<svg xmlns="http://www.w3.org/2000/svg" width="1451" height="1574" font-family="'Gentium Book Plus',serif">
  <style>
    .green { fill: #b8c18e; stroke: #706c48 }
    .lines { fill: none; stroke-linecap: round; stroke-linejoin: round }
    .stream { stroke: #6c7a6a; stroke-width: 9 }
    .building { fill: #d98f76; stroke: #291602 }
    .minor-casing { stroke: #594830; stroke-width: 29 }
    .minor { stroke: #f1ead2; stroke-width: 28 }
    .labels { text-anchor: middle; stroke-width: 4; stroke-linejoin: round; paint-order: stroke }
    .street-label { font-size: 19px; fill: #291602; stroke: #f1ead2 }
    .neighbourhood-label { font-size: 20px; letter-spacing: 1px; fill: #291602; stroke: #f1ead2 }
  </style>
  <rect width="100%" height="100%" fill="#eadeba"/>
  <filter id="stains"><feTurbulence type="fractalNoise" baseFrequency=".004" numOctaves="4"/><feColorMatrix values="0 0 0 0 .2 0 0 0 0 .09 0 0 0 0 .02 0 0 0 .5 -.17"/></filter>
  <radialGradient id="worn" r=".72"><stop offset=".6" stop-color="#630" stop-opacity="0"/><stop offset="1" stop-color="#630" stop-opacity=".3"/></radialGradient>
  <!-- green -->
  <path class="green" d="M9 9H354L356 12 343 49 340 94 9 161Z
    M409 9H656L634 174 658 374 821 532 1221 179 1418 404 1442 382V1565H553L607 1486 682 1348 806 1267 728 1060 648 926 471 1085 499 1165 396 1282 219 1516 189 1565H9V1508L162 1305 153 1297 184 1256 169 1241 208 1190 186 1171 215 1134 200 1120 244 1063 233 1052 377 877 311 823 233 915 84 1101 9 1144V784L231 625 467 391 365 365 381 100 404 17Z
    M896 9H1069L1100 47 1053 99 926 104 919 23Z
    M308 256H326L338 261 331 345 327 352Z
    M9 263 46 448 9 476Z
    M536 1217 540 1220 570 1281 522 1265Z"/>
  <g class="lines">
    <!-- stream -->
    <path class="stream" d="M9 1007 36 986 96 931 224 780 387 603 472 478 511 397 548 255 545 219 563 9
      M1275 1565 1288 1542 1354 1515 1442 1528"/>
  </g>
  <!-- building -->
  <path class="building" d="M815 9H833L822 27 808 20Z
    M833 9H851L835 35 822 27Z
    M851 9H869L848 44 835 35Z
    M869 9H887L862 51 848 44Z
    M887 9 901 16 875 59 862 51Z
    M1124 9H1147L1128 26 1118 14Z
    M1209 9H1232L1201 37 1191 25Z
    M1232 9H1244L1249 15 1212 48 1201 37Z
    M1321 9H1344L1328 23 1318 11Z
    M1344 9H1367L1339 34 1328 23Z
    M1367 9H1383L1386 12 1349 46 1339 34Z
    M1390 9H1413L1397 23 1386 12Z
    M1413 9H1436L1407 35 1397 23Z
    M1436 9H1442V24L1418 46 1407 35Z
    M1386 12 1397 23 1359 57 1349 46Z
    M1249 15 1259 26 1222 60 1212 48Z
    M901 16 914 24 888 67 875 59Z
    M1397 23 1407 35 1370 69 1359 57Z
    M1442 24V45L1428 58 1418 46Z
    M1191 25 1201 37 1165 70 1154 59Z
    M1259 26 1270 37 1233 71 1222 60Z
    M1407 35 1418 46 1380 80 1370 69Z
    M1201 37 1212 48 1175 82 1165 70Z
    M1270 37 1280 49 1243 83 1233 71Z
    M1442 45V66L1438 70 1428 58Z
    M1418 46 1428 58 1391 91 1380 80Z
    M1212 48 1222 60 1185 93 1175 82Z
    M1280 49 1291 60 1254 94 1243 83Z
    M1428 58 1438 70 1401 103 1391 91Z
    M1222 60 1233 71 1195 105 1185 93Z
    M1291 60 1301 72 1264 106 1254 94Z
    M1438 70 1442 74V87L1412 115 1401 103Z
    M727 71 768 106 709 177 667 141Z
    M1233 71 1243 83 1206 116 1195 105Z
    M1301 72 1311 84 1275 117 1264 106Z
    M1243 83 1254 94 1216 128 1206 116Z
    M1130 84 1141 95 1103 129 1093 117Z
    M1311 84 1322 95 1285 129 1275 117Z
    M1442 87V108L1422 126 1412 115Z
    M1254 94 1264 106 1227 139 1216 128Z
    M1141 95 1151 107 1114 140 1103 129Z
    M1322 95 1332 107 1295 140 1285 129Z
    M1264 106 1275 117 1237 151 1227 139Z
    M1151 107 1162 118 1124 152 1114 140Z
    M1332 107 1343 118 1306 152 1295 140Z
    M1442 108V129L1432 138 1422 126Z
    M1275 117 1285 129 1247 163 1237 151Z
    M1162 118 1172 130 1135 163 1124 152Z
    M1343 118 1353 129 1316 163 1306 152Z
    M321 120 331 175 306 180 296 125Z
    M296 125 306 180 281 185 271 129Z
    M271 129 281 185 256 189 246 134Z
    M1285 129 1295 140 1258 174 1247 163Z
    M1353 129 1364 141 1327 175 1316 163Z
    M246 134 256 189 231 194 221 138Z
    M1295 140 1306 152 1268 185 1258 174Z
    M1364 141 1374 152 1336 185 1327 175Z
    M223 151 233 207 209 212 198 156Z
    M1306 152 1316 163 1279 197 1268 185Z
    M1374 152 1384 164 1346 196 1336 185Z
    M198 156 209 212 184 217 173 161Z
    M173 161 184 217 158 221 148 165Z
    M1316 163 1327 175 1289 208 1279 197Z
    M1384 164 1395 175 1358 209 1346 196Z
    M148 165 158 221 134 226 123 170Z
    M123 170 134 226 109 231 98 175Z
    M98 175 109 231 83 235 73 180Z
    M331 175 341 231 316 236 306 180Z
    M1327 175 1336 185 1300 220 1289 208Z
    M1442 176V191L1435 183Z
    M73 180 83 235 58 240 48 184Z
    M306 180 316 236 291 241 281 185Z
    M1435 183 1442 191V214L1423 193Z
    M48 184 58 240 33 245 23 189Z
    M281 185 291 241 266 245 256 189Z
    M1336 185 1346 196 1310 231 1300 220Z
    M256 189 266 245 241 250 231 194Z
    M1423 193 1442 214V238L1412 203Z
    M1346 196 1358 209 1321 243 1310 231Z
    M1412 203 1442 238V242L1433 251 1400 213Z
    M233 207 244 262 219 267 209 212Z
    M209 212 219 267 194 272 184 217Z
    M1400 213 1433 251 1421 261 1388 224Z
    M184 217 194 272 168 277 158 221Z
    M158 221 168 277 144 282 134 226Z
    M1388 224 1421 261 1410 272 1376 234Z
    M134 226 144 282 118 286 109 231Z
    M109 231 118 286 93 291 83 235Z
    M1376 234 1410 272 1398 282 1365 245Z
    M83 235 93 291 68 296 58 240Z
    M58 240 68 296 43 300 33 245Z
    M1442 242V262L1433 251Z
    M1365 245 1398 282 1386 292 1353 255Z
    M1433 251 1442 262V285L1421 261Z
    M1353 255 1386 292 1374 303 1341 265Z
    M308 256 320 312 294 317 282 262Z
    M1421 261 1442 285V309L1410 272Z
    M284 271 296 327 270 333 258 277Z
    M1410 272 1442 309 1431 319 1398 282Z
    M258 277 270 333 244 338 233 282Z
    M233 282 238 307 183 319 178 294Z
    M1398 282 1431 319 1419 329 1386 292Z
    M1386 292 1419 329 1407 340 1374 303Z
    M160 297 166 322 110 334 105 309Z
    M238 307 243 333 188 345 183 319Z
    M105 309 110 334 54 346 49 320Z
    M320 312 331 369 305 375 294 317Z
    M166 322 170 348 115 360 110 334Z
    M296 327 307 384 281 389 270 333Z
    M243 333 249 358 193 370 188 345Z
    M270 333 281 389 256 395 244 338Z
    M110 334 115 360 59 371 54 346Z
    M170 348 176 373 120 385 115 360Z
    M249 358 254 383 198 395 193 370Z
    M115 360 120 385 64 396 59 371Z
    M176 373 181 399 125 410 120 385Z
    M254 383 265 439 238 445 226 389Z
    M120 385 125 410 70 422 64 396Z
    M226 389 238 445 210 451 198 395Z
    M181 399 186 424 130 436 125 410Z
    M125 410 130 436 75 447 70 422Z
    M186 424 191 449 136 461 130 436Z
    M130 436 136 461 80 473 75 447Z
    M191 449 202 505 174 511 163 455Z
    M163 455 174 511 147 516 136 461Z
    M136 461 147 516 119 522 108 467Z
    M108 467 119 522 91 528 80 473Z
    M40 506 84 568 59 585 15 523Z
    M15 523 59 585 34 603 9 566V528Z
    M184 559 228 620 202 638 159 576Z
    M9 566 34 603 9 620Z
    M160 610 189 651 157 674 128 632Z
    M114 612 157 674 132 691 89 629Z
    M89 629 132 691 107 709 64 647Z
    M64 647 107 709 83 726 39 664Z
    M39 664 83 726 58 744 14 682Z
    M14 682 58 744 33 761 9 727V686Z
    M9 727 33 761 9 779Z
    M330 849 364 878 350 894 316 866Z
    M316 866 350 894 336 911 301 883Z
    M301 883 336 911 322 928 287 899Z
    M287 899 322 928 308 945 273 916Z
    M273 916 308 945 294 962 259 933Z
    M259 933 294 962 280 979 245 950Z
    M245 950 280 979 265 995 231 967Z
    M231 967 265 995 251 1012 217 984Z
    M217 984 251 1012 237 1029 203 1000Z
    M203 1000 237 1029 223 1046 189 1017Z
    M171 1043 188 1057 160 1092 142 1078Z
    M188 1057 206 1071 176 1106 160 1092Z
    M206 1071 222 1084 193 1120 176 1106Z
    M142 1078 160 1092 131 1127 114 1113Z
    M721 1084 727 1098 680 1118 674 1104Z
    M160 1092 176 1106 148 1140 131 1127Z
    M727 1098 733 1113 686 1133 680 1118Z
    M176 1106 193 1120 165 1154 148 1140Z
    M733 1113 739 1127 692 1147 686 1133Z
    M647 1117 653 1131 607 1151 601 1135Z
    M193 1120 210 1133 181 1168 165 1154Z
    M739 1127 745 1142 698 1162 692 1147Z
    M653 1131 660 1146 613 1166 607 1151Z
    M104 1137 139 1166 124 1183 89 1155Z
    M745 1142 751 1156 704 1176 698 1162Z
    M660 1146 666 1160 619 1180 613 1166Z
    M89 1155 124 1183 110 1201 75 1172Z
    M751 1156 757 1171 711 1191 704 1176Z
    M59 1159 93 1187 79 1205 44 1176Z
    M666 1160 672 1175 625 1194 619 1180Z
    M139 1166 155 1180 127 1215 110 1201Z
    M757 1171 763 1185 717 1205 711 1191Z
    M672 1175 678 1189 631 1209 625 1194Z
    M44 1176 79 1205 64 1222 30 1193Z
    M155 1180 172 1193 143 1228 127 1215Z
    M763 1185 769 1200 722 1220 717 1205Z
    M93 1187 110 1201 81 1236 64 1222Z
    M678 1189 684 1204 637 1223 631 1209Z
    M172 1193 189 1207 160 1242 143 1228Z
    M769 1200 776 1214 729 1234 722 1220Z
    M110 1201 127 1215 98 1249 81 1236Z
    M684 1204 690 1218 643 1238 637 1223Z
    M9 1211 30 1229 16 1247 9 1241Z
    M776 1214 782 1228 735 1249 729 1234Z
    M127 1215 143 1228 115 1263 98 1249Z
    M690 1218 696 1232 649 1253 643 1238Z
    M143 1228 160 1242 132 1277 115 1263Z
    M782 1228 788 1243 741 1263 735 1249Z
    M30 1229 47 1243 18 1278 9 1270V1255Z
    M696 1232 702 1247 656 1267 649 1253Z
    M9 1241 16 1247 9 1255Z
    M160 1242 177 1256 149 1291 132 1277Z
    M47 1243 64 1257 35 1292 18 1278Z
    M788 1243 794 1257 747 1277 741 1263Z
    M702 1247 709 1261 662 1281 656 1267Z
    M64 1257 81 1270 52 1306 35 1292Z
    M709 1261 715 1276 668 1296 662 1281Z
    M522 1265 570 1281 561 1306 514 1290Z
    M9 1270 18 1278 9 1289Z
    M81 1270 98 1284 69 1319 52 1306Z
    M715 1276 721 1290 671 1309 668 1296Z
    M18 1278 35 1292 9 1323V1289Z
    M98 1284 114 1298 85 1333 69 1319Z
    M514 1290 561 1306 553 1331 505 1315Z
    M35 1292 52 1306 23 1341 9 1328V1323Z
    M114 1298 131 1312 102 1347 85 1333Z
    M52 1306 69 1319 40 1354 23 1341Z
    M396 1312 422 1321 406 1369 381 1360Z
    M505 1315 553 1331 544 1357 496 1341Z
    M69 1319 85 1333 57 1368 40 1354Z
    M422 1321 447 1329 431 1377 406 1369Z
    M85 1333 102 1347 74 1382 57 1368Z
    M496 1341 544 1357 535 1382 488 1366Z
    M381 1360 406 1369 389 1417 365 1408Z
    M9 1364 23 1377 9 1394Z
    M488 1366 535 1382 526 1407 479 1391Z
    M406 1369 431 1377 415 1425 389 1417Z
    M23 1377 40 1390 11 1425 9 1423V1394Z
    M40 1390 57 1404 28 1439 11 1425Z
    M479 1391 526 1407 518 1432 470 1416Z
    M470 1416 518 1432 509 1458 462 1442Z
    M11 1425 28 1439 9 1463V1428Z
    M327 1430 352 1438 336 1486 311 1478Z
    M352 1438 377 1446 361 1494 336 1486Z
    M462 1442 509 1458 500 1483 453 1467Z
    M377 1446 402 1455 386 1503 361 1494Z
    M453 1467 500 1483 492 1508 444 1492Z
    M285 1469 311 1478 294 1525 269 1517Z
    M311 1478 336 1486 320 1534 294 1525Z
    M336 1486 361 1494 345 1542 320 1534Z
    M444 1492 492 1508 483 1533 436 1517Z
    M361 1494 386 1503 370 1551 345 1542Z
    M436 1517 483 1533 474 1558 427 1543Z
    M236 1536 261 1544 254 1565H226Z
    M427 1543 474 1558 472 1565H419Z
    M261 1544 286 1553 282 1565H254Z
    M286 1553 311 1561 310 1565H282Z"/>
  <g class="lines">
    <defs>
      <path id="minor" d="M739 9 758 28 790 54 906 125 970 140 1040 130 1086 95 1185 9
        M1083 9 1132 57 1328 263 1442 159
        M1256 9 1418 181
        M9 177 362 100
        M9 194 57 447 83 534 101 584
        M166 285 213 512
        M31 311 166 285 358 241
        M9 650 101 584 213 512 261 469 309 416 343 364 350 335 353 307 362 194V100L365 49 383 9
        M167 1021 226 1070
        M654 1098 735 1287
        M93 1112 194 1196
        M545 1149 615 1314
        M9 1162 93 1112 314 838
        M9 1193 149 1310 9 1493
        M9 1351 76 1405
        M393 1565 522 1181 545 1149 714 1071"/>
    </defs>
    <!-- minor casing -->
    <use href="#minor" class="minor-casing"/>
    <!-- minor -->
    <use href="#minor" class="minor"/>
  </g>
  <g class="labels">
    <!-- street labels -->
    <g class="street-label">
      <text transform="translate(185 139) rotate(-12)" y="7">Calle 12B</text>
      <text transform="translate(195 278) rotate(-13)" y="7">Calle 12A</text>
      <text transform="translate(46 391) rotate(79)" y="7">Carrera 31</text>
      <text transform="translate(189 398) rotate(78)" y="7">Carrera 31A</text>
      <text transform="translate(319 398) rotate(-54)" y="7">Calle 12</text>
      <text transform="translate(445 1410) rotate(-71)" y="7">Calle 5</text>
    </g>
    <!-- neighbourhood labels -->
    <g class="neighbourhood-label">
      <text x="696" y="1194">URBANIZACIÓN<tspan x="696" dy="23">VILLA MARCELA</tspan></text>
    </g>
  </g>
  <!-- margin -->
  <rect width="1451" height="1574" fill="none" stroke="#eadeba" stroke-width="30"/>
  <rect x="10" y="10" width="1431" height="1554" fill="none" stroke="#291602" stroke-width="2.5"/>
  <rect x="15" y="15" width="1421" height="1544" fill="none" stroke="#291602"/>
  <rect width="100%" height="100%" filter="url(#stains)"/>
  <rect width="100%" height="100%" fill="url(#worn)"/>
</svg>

---+---

■ Exercise directions
Starting with the line that holds "M851 9H869L848 44 835 35Z" and ending with the line that holds "M321 120 331 175 306 180 296 125Z", retype every line in the data above exactly, and nothing else.

■ Answer space
    M851 9H869L848 44 835 35Z
    M869 9H887L862 51 848 44Z
    M887 9 901 16 875 59 862 51Z
    M1124 9H1147L1128 26 1118 14Z
    M1209 9H1232L1201 37 1191 25Z
    M1232 9H1244L1249 15 1212 48 1201 37Z
    M1321 9H1344L1328 23 1318 11Z
    M1344 9H1367L1339 34 1328 23Z
    M1367 9H1383L1386 12 1349 46 1339 34Z
    M1390 9H1413L1397 23 1386 12Z
    M1413 9H1436L1407 35 1397 23Z
    M1436 9H1442V24L1418 46 1407 35Z
    M1386 12 1397 23 1359 57 1349 46Z
    M1249 15 1259 26 1222 60 1212 48Z
    M901 16 914 24 888 67 875 59Z
    M1397 23 1407 35 1370 69 1359 57Z
    M1442 24V45L1428 58 1418 46Z
    M1191 25 1201 37 1165 70 1154 59Z
    M1259 26 1270 37 1233 71 1222 60Z
    M1407 35 1418 46 1380 80 1370 69Z
    M1201 37 1212 48 1175 82 1165 70Z
    M1270 37 1280 49 1243 83 1233 71Z
    M1442 45V66L1438 70 1428 58Z
    M1418 46 1428 58 1391 91 1380 80Z
    M1212 48 1222 60 1185 93 1175 82Z
    M1280 49 1291 60 1254 94 1243 83Z
    M1428 58 1438 70 1401 103 1391 91Z
    M1222 60 1233 71 1195 105 1185 93Z
    M1291 60 1301 72 1264 106 1254 94Z
    M1438 70 1442 74V87L1412 115 1401 103Z
    M727 71 768 106 709 177 667 141Z
    M1233 71 1243 83 1206 116 1195 105Z
    M1301 72 1311 84 1275 117 1264 106Z
    M1243 83 1254 94 1216 128 1206 116Z
    M1130 84 1141 95 1103 129 1093 117Z
    M1311 84 1322 95 1285 129 1275 117Z
    M1442 87V108L1422 126 1412 115Z
    M1254 94 1264 106 1227 139 1216 128Z
    M1141 95 1151 107 1114 140 1103 129Z
    M1322 95 1332 107 1295 140 1285 129Z
    M1264 106 1275 117 1237 151 1227 139Z
    M1151 107 1162 118 1124 152 1114 140Z
    M1332 107 1343 118 1306 152 1295 140Z
    M1442 108V129L1432 138 1422 126Z
    M1275 117 1285 129 1247 163 1237 151Z
    M1162 118 1172 130 1135 163 1124 152Z
    M1343 118 1353 129 1316 163 1306 152Z
    M321 120 331 175 306 180 296 125Z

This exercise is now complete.